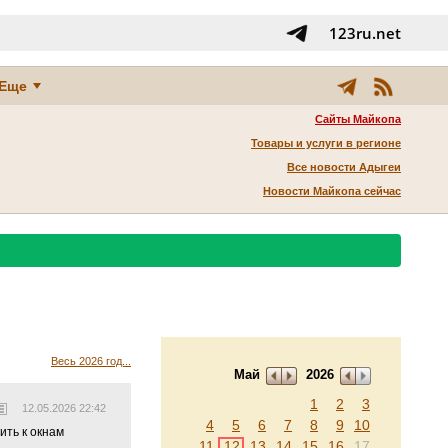
123ru.net
Еще
Сайты Майкопа
Товары и услуги в регионе
Все новости Адыгеи
Новости Майкопа сейчас
Весь 2026 год...
Май
2026
1
2
3
12.05.2026 22:42
4
5
6
7
8
9
10
ить к окнам
11
12
13
14
15
16
17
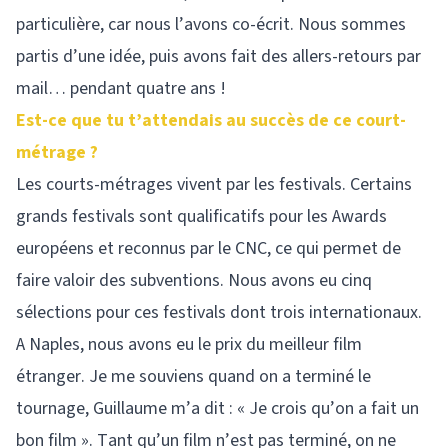
particulière, car nous l’avons co-écrit. Nous sommes
partis d’une idée, puis avons fait des allers-retours par
mail… pendant quatre ans !
Est-ce que tu t’attendais au succès de ce court-
métrage ?
Les courts-métrages vivent par les festivals. Certains
grands festivals sont qualificatifs pour les Awards
européens et reconnus par le CNC, ce qui permet de
faire valoir des subventions. Nous avons eu cinq
sélections pour ces festivals dont trois internationaux.
A Naples, nous avons eu le prix du meilleur film
étranger. Je me souviens quand on a terminé le
tournage, Guillaume m’a dit : « Je crois qu’on a fait un
bon film ». Tant qu’un film n’est pas terminé, on ne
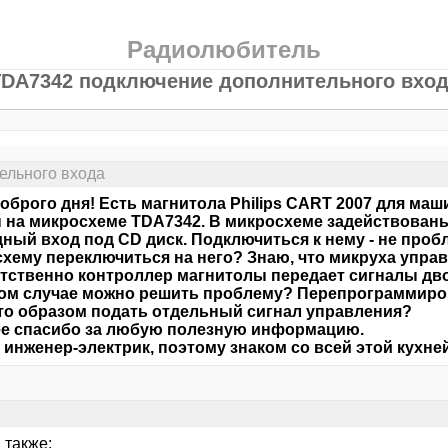
Радиолюбитель
DA7342 подключение дополнительного вхо
ельного входа
оброго дня! Есть магнитола Philips CART 2007 для ма
 на микросхеме TDA7342. В микросхеме задействованы 
ный вход под CD диск. Подключиться к нему - не пробл
хему переключиться на него? Знаю, что микруха управ
тственно контроллер магнитолы передает сигналы дво
ом случае можно решить проблему? Перепрограммиров
то образом подать отдельный сигнал управления?
е спасибо за любую полезную информацию.
 инженер-электрик, поэтому знаком со всей этой кухне
 также:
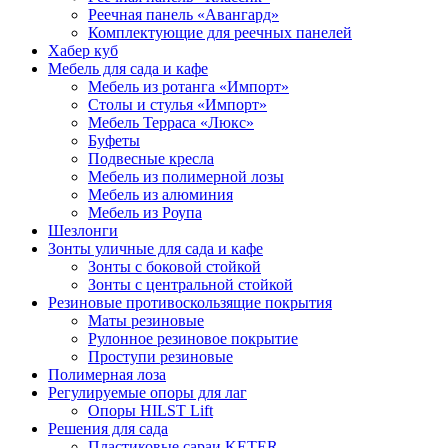
Реечная панель «Авангард»
Комплектующие для реечных панелей
Хабер куб
Мебель для сада и кафе
Мебель из ротанга «Импорт»
Столы и стулья «Импорт»
Мебель Терраса «Люкс»
Буфеты
Подвесные кресла
Мебель из полимерной лозы
Мебель из алюминия
Мебель из Роупа
Шезлонги
Зонты уличные для сада и кафе
Зонты с боковой стойкой
Зонты с центральной стойкой
Резиновые противоскользящие покрытия
Маты резиновые
Рулонное резиновое покрытие
Проступи резиновые
Полимерная лоза
Регулируемые опоры для лаг
Опоры HILST Lift
Решения для сада
Пластиковые сараи KETER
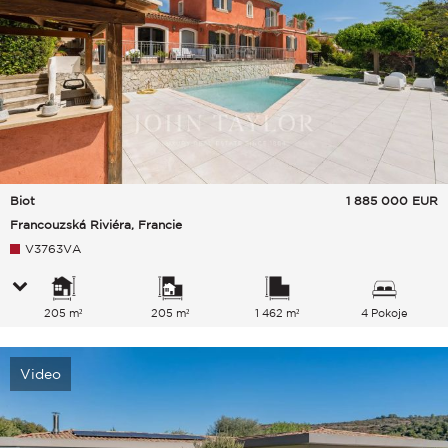
Biot
1 885 000
EUR
Francouzská Riviéra, Francie
V3763VA
205 m²
205 m²
1 462 m²
4 Pokoje
Video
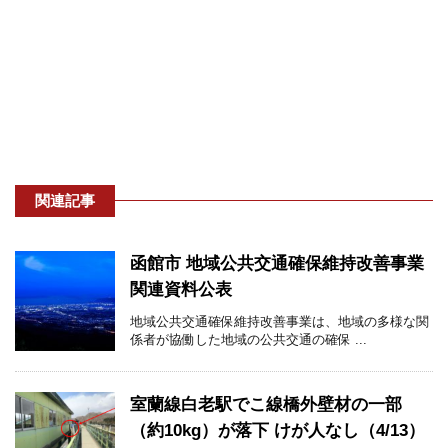
関連記事
函館市 地域公共交通確保維持改善事業
関連資料公表
地域公共交通確保維持改善事業は、地域の多様な関
係者が協働した地域の公共交通の確保 ...
室蘭線白老駅でこ線橋外壁材の一部
（約10kg）が落下 けが人なし（4/13）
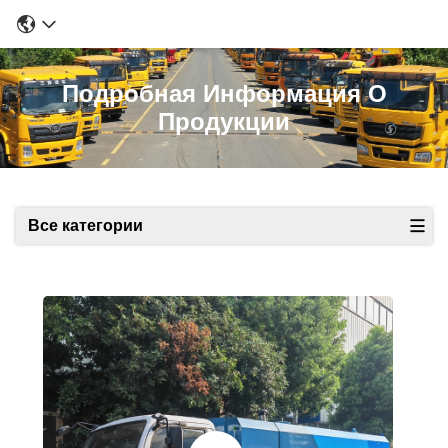
Подробная Информация О
Продукции
Все категории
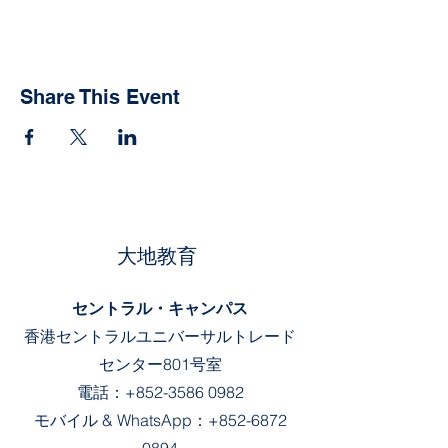
Share This Event
大地教育
セントラル・キャンパス
香港セントラルユニバーサルトレード
センター801号室
電話：
+852-3586 0982
モバイル &
WhatsApp：
+852-6872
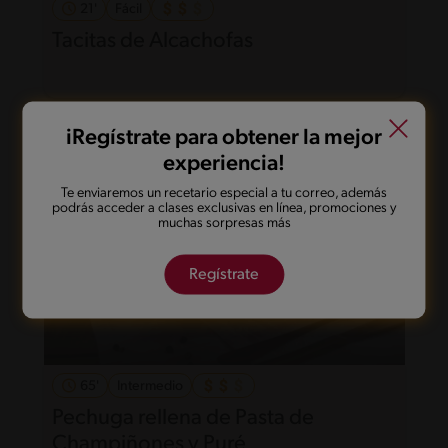
21'
Fácil
Tacitas de Alcachofas
iRegístrate para obtener la mejor
experiencia!
Te enviaremos un recetario especial a tu correo, además
podrás acceder a clases exclusivas en línea, promociones y
muchas sorpresas más
Regístrate
65'
Intermedio
Pechuga rellena de Pasta de
Champiñones y Puré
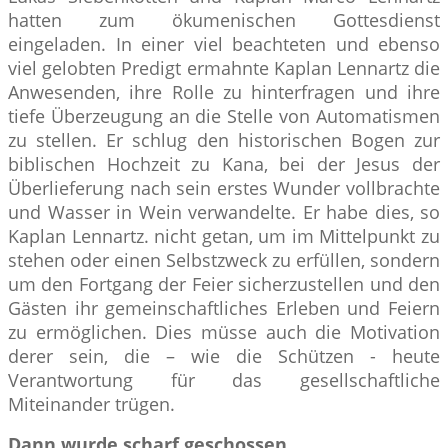
hatten zum ökumenischen Gottesdienst
eingeladen. In einer viel beachteten und ebenso
viel gelobten Predigt ermahnte Kaplan Lennartz die
Anwesenden, ihre Rolle zu hinterfragen und ihre
tiefe Überzeugung an die Stelle von Automatismen
zu stellen. Er schlug den historischen Bogen zur
biblischen Hochzeit zu Kana, bei der Jesus der
Überlieferung nach sein erstes Wunder vollbrachte
und Wasser in Wein verwandelte. Er habe dies, so
Kaplan Lennartz. nicht getan, um im Mittelpunkt zu
stehen oder einen Selbstzweck zu erfüllen, sondern
um den Fortgang der Feier sicherzustellen und den
Gästen ihr gemeinschaftliches Erleben und Feiern
zu ermöglichen. Dies müsse auch die Motivation
derer sein, die – wie die Schützen - heute
Verantwortung für das gesellschaftliche
Miteinander trügen.
Dann wurde scharf geschossen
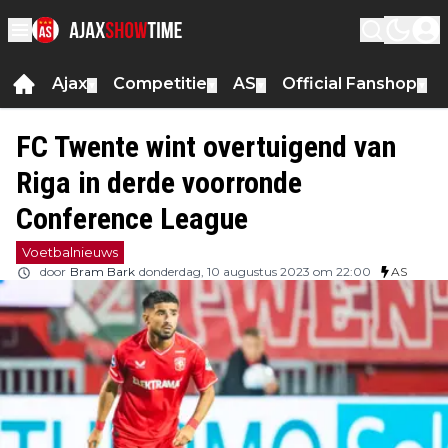
Ajax
Competitie
AS
Official Fanshop
▼
▼
▼
▼
FC Twente wint overtuigend van
Riga in derde voorronde
Conference League
Voetbalnieuws
door
Bram Bark
donderdag, 10 augustus 2023 om 22:00
AS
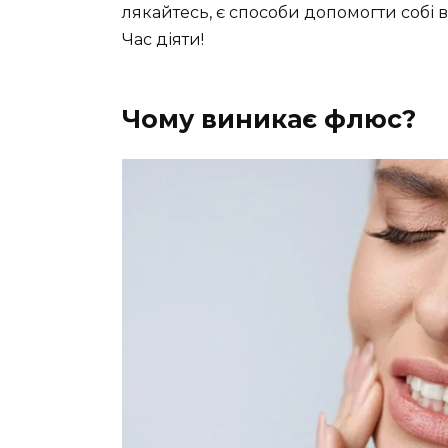
лякайтесь, є способи допомогти собі
Час діяти!
Чому виникає флюс?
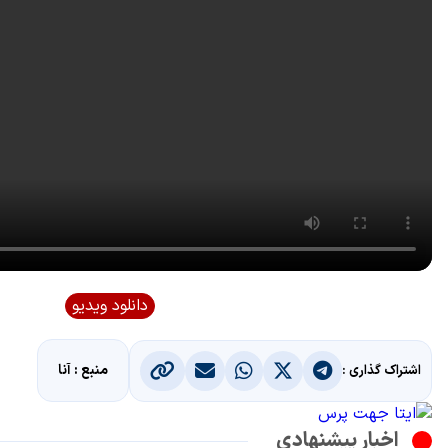
دانلود ویدیو
منبع : آنا
اشتراک گذاری :
اخبار پیشنهادی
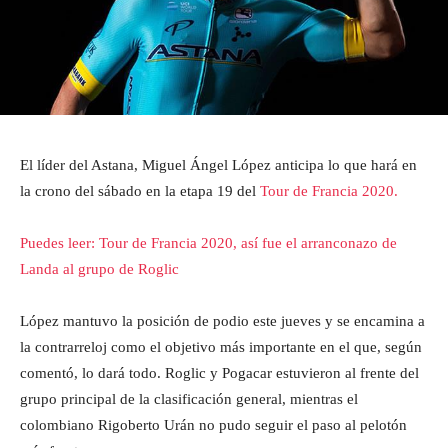
El líder del Astana, Miguel Ángel López anticipa lo que hará en
la crono del sábado en la etapa 19 del
Tour de Francia 2020.
Puedes leer: Tour de Francia 2020, así fue el arranconazo de
Landa al grupo de Roglic
López mantuvo la posición de podio este jueves y se encamina a
la contrarreloj como el objetivo más importante en el que, según
comentó, lo dará todo. Roglic y Pogacar estuvieron al frente del
grupo principal de la clasificación general, mientras el
colombiano Rigoberto Urán no pudo seguir el paso al pelotón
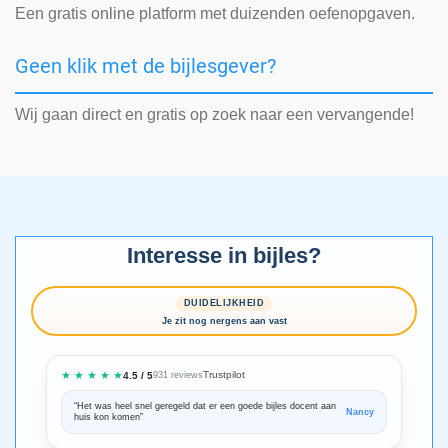
Een gratis online platform met duizenden oefenopgaven.
Geen klik met de bijlesgever?
Wij gaan direct en gratis op zoek naar een vervangende!
Interesse in bijles?
DUIDELIJKHEID
Je zit nog nergens aan vast
★ ★ ★ ★ ★
Trustpilot
4.5 / 5
931 reviews
“Het was heel snel geregeld dat er een goede bijles docent aan
“We zijn ze
Nancy
huis kon komen”
Bedankt voo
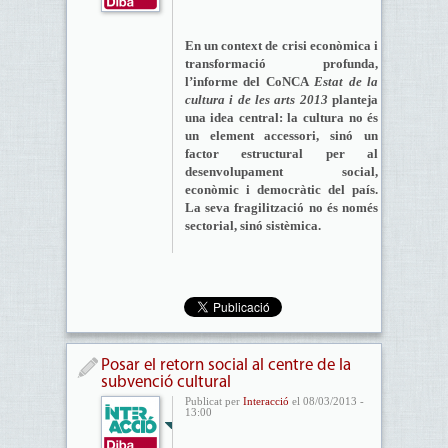
En un context de crisi econòmica i
transformació profunda,
l’informe del CoNCA
Estat de la
cultura i de les arts 2013
planteja
una idea central: la cultura no és
un element accessori, sinó un
factor estructural per al
desenvolupament social,
econòmic i democràtic del país.
La seva fragilització no és només
sectorial, sinó sistèmica.
Posar el retorn social al centre de la
subvenció cultural
Publicat per
Interacció
el 08/03/2013 -
13:00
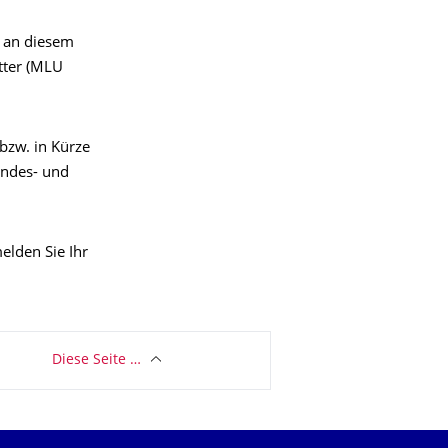
n an diesem
tter (MLU
bzw. in Kürze
andes- und
elden Sie Ihr
Diese Seite …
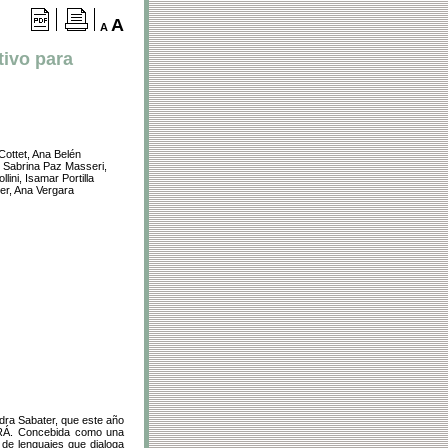
A
A
tivo para
Cottet, Ana Belén
, Sabrina Paz Masseri,
ini, Isamar Portilla
ier, Ana Vergara
dra Sabater, que este año
NTRÁ. Concebida como una
 de lenguajes que dialoga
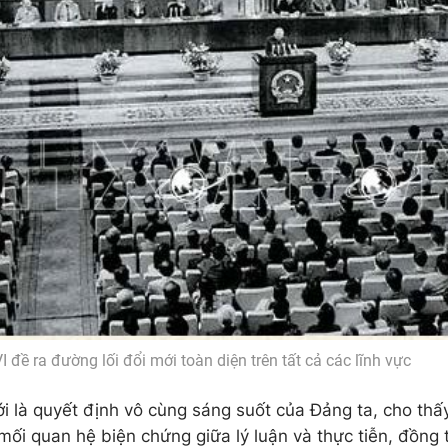
I đề ra đường lối đổi mới toàn diện trên tất cả các lĩnh vực
i là quyết định vô cùng sáng suốt của Đảng ta, cho th
mối quan hệ biện chứng giữa lý luận và thực tiễn, đồng t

+ + + +

Work instruction
Scan the entries above for the word "López". Report the lines that hold it.

Expected answer
El líder del Astana, Miguel Ángel López anticipa lo que hará en
López mantuvo la posición de podio este jueves y se encamina a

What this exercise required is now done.